Uber is in Talks for a $500 Million Investment in its Uber Freight Unit

Uber is in Talks for a $500 Million Investment in its Uber Freight Unit

Author: Derrick Smith   

Ride-sharing company Uber Technologies Inc. is seeking an outside investment in its Uber Freight unit, Bloomberg has reported. According to the report, Uber is in talks with investors interested in taking a stake in its Uber Freight division, according to people with knowledge of the matter.

According to Bloomberg, San Francisco-based Uber held discussions to raise $500 million in a funding round that would give its freight business a standalone valuation of about $4 billion after the deal, said one person, who requested anonymity because the talks are private. However, no transaction has been finalized and the terms could change.

"While it's not unusual for us to receive interest for investment in Uber Freight, we are not able to comment on rumors about these discussions," an Uber spokesman said to Bloomberg.

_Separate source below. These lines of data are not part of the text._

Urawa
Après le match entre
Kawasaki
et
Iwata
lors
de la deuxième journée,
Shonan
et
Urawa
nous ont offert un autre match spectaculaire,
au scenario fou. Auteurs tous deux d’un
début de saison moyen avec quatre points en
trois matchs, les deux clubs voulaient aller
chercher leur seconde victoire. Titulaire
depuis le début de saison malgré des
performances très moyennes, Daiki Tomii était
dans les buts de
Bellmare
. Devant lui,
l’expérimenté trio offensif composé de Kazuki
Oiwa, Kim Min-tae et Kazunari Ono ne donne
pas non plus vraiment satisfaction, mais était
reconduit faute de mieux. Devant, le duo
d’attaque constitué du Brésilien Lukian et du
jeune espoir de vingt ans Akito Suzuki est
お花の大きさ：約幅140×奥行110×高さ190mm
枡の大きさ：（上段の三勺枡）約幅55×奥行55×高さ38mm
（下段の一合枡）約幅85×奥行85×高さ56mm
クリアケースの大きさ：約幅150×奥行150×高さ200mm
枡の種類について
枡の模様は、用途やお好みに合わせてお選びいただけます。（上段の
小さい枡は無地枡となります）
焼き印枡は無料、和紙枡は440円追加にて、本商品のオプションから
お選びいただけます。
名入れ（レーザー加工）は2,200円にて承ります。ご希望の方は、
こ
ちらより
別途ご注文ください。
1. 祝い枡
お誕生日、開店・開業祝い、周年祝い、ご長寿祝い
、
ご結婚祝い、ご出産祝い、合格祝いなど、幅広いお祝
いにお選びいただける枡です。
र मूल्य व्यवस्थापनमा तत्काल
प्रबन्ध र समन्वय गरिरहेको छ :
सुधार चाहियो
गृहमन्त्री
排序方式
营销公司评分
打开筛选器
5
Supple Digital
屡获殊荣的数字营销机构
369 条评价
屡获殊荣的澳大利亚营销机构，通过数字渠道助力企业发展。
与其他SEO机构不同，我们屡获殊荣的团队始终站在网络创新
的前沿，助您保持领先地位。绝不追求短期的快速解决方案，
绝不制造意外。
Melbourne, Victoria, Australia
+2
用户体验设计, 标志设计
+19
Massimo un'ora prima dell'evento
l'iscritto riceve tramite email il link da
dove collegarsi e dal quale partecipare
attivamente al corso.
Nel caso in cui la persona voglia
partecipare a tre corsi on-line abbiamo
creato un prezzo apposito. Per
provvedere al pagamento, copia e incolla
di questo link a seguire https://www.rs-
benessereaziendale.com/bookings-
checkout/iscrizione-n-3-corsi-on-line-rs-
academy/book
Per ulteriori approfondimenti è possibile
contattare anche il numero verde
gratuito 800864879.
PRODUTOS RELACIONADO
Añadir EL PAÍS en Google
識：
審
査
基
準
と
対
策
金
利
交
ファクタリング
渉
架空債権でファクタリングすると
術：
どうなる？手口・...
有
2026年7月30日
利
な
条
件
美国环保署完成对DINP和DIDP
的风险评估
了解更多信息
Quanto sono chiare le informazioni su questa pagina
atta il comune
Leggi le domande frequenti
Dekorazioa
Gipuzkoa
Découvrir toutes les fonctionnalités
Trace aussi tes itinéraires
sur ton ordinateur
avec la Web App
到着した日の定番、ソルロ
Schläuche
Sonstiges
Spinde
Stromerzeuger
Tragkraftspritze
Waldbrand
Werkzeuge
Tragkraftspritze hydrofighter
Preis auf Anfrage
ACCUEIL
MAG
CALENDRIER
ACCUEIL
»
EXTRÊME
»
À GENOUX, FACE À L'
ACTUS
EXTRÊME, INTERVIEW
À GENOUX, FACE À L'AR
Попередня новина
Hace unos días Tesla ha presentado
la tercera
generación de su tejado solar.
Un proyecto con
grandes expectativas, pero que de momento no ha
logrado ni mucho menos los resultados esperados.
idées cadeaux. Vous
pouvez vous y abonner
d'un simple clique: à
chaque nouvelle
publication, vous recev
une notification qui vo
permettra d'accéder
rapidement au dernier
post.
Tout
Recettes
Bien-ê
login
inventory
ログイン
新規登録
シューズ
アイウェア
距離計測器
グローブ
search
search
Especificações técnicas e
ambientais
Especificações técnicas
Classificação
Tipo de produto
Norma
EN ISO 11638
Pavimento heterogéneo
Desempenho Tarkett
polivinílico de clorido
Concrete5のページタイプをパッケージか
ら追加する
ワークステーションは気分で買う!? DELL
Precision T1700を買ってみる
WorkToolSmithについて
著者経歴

Currently, Uber Freight operates as a broker, using Uber's mapping and routing technology to match shippers with available truck drivers. The division of Uber set out to disrupt the antiquated way brokers and truck drivers traditionally do business. Uber Freight adds transparency and efficiency in payments as well as route scheduling, powered by Uber's platform.

"In freight, you have a similar story to what you had with taxis," he says. "There's little visibility into where loads or trucks are, and it's an error prone process that often leaves drivers with the short end of the stick, missing shipments or being short-changed on fees," said Eric Berdinis in 2017, former product lead for Uber Freight.

Uber Freight is now a standalone subsidiary of Uber.

Uber Freight was formed after Uber acquired self-driving truck startup Otto in 2016. Otto was co-founded by former Google employees Anthony Levandowski and Lior Ron and others. At the time, Uber was aiming to add driverless trucks to Uber Freight in the future as part of an autonomous logistics service. 

Levandowski was a top engineer for Google's self-driving car project for over a decade. In Jan 2016, he was leading Google's (now Alphabet Inc.) work on lidar technology for autonomous driving division Waymo when he suddenly resigned without notice and co-founded Otto, taking several key Google employees with him in his new venture.

Shortly afterwards, Uber purchased Otto for around $680 million in 2017 in order to jumpstart its own autonomous driving development. Levandowski was eventually put in charge of Uber ATG, the division of Uber working exclusively on autonomous driving technology. Otto's work on self-driving trucks was then merged into Uber Freight.

The self-driving trucks for Uber Freight were being developed by Uber's Advanced Technologies Group (ATG) alongside autonomous vehicles for Uber's ride-hailing platform. Uber ATG division is tasked with developing the autonomous driving technology for the company.

Last September, Uber said it was establishing Uber Freight's new headquarters in Chicago, and announced plans to hire 2,000 new employees to work in the office, most of whom would be dedicated to the effort.

Uber became a public company in May 2019, launching one the biggest IPO's in recent history. Uber's market cap is just under $57 billion. However its stock has never risen above its all-time high of $45.63. Uber shares closed today up 6% at $32.81.

Uber's largest investors include SoftBank Group Corp., Benchmark and Saudi Arabia's Public Investment Fund (PIF).